Alfred Chong, co-owner and creator of the separate gluten- free menu, says the secret is in the sauce. The gluten-free version includes wheat-free soy sauce and balsamic vinegar, instead of white vinegar, which makes for a richer flavor.
When Lilli and Loo introduced a gluten-free menu three years ago, only a small percentage of people ordered from it. “When we first started our main goal was to educate people about gluten intolerance. First we educated our staff, then our diners.” Now, Chong says, 10 percent of his business eats gluten-free.
Lilli & Loo, 792 Lexington Avenue, sells gluten-free Redbridge Beer for $5. Information: +1-212-421-7800; http://www.lilliandloo.com
The restaurant’s moniker is Italian for the French city of Nice, and French-Italian sums up this eatery just about perfectly. Nizza has always sold socca, crisp chickpea pancakes that are big in Nice and are also gluten-free, according to co- owner Robert Guarino.
In the pizza-like quattro formaggi socca ($13.50), the cheeses marry well with the crepe. Pasta (ziti al forno, $14.75, for example) and bread are served along with Bard’s beer ($6.50), all gluten-free.
Feedback was “so positive” about the socca that co-owner Andy D’Amico, also the executive chef, came up with an entire gluten-free menu, Guarino said. “In some ways we stumbled into it, but once we found it, it’s been great.”
Nizza, 630 Ninth Ave. Information: +1-212-956-1800; http://www.nizzanyc.com
People who avoid gluten are often looking for foods they miss, like French fries. At Bar Breton, the potatoes ($5) have their own fryer, so stray gluten won’t taint them. Galettes, a traditional cake in chef Cyril Renaud’s home of Brittany, are also on the menu in both savory and sweet forms.
The Black Forest ham and Swiss cheese galette ($16) is served with an egg sunny-side up and would suit breakfast-for- dinner tastes. The BB Burger ($16), a tasty brisket and short- rib mix served sans bun, comes with fries. Add a glass of Cotes du Rhone Ferme de Suzon ‘08 ($14) and you have a perfect gluten- free dinner.
Renaud, whose fans include comedian Jimmy Fallon, says, “My favorite dessert is the galette with Nutella ($7). I love the contrast; it’s a beautiful wedding of flavors.”

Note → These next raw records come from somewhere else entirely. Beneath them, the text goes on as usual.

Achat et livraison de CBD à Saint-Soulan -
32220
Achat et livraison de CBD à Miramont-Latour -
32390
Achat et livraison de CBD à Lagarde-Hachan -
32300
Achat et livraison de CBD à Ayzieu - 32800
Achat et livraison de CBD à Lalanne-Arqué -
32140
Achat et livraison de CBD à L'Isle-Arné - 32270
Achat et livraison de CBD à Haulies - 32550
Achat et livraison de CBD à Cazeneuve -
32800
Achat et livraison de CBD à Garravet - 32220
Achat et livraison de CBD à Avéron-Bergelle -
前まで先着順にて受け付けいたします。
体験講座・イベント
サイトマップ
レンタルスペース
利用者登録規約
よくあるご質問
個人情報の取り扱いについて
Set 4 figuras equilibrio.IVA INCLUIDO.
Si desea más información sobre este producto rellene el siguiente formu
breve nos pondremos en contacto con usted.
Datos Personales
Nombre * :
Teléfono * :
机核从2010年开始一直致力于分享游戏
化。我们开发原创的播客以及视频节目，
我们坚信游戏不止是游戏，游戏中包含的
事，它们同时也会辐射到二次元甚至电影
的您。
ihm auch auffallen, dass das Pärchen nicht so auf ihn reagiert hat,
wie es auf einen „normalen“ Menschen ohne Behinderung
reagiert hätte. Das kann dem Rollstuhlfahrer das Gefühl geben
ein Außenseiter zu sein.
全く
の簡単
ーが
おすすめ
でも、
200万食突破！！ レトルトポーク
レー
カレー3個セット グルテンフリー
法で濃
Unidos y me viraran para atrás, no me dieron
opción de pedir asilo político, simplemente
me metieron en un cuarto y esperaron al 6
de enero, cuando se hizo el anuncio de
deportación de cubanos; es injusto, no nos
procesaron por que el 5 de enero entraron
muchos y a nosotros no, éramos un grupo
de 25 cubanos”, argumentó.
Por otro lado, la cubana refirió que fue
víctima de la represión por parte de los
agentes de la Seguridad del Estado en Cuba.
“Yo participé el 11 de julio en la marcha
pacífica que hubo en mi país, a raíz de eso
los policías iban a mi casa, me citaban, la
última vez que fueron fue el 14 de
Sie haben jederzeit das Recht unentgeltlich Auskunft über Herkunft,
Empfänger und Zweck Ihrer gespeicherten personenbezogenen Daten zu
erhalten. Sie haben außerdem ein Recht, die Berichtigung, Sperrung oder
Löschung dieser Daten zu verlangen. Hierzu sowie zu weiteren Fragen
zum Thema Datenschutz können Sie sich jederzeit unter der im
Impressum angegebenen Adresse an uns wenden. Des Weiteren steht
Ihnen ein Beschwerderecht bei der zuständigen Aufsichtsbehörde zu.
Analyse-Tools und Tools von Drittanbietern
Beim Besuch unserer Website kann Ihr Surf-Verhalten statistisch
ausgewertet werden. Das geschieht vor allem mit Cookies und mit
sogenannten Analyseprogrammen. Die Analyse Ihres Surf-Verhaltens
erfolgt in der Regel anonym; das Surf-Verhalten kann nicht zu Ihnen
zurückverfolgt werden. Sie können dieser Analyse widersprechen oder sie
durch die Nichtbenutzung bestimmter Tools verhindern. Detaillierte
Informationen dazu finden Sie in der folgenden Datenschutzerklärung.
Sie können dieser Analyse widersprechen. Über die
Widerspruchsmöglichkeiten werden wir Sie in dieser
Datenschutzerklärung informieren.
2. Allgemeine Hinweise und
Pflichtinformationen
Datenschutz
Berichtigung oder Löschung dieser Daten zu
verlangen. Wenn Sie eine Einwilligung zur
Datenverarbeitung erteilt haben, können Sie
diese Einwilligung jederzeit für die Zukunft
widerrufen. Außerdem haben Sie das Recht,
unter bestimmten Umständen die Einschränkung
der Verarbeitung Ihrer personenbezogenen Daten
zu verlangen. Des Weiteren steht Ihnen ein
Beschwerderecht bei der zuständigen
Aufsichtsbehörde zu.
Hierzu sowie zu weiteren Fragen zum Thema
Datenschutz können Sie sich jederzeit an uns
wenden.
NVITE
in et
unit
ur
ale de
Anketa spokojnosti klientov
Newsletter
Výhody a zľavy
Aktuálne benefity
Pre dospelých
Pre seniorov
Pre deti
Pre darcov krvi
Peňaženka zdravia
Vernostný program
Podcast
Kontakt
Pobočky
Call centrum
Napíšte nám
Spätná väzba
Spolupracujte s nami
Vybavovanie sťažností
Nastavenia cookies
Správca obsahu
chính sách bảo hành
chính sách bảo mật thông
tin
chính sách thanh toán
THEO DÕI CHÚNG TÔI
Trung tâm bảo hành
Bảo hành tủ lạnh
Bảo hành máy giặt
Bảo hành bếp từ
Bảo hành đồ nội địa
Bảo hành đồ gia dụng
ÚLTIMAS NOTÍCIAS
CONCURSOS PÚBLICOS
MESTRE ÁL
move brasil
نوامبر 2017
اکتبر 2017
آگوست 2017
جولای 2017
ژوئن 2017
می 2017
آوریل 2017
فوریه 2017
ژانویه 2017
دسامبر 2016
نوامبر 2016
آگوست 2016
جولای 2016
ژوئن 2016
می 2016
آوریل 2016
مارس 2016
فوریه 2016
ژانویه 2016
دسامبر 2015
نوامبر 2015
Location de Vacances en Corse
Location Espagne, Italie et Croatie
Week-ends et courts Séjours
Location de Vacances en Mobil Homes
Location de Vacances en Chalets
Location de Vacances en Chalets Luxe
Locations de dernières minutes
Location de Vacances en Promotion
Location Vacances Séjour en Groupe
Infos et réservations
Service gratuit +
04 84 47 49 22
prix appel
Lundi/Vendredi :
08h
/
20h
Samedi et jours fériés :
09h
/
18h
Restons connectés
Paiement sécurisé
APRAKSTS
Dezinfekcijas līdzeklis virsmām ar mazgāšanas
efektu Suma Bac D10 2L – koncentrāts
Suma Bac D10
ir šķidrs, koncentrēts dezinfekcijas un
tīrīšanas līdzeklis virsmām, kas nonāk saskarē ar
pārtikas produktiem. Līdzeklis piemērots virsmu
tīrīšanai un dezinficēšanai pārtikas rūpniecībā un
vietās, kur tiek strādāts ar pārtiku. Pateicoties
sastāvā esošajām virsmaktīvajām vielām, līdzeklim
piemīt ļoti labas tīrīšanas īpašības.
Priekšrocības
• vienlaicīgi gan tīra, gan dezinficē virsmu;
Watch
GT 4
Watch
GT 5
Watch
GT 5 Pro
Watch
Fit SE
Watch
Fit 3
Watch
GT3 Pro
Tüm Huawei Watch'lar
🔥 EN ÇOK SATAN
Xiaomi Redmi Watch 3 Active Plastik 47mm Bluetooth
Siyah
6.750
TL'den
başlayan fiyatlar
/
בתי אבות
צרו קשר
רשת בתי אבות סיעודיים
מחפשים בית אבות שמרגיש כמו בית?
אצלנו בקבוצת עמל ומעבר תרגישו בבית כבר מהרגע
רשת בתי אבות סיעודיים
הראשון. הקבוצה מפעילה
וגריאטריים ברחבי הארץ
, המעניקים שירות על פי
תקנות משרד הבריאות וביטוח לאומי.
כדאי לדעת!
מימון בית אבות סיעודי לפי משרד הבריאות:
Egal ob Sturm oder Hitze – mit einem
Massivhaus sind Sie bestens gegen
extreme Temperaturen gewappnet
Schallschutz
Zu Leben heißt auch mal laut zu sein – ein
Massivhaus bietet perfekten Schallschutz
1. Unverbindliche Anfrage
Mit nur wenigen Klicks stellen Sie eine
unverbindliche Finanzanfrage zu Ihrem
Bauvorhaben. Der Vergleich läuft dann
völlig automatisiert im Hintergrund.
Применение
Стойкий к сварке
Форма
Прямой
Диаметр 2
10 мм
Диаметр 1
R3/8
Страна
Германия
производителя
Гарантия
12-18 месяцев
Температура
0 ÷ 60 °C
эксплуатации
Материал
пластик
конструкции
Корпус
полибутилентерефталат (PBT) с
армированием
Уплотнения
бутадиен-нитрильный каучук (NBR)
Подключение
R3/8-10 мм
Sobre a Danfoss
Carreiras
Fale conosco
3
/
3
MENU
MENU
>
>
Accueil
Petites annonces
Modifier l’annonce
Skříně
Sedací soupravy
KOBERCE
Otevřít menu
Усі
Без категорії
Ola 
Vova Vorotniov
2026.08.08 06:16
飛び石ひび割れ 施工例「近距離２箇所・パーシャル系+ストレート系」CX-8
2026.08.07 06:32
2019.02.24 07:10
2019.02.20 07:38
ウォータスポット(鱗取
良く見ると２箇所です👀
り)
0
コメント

Bar Breton, 254 Fifth Ave. Information: +1-212-213-4999; http://www.barbreton.com
Mozzarelli’s, near Madison Square Park, is one of the only pizzerias in town offering gluten-free slices ($3.95 for cheese). Whole pies are $24. Pesto and ricotta cheese pizza ($32) is so good one slice won’t be enough.
Elan Malina, “chef and chemist,” says the secret to their great tasting gluten-free crust is the blend of brown rice and beans. It’s also available frozen for home pizza-making($9.95).
And if you’ve been missing out on typical desserts, try gluten-free tiramisu brownies ($4.95), carrot cake ($4.95) or cookies ($5.95 per pack).